Dommage que je ne puisse traduire cette vidéo et ce texte en esperanto, insupportable, je suis écoeŭrée. QUI PEUT TRADUIRE ??

Prises au piège du travail clandestin Mariam, Fanta, Sali veulent leur "libération", comme elles disent. Ces trois femmes d'origine malienne ont rejoint, vendredi 26 mai, la grève des salariés sans papiers soutenue depuis un mois en Ile-de-France par la CGT. Encadrée par ce syndicat et des associations de défense des étrangers, l'action de ces travailleuses commence à faire tache d'huile.

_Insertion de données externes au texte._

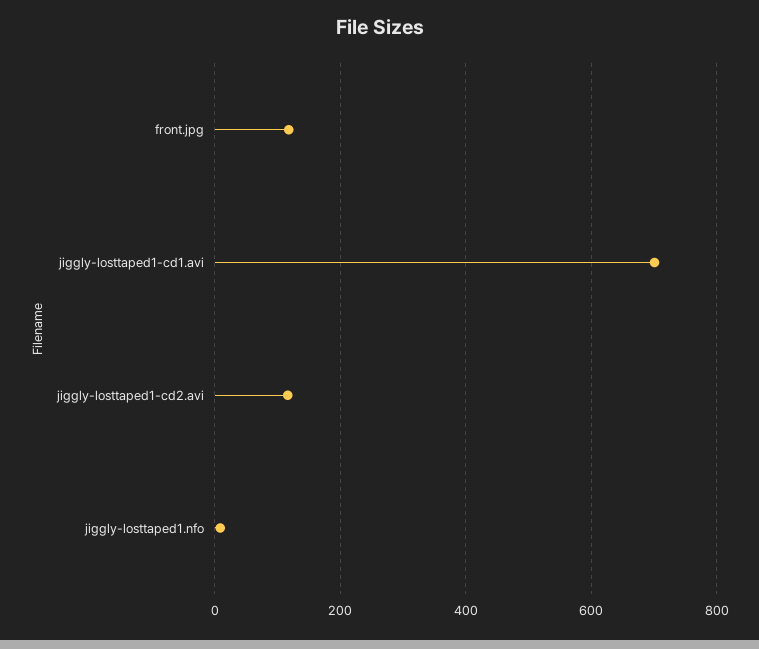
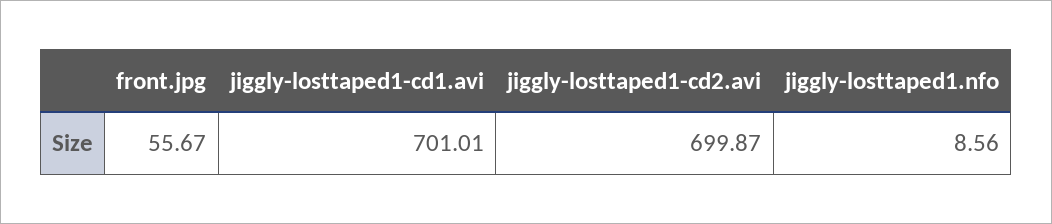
  {
-   "front.jpg": 120,
+   "front.jpg": 55.67,
    "jiggly-losttaped1-cd1.avi": 701.01,
-   "jiggly-losttaped1-cd2.avi": 120,
+   "jiggly-losttaped1-cd2.avi": 699.87,
    "jiggly-losttaped1.nfo": 8.56
  }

Désormais, elles sont huit à occuper, dans le 11e arrondissement de Paris, les locaux exigus de l'entreprise de nettoyage pour laquelle elles travaillent comme femmes de chambre, afin d'obtenir leur régularisation... et le soutien de leur employeur. En effet, l'article 40 de la loi du 20 novembre 2007 et une circulaire du 7 janvier 2008 offrent la possibilité de régularisation sur demande de l'employeur, à condition que le salarié travaille dans un secteur qui connaît des difficultés de recrutement et soit sous contrat ferme d'un an minimum.

Ces femmes sont arrivées en France au début de la décennie, sans titre légal de séjour mais avec l'espoir d'un travail

"pour faire vivre leurs familles"

restées dans leur pays d'origine. Pour être embauchées dans l'entreprise Ma Net, elles louent des papiers à des résidents étrangers installés légalement en France.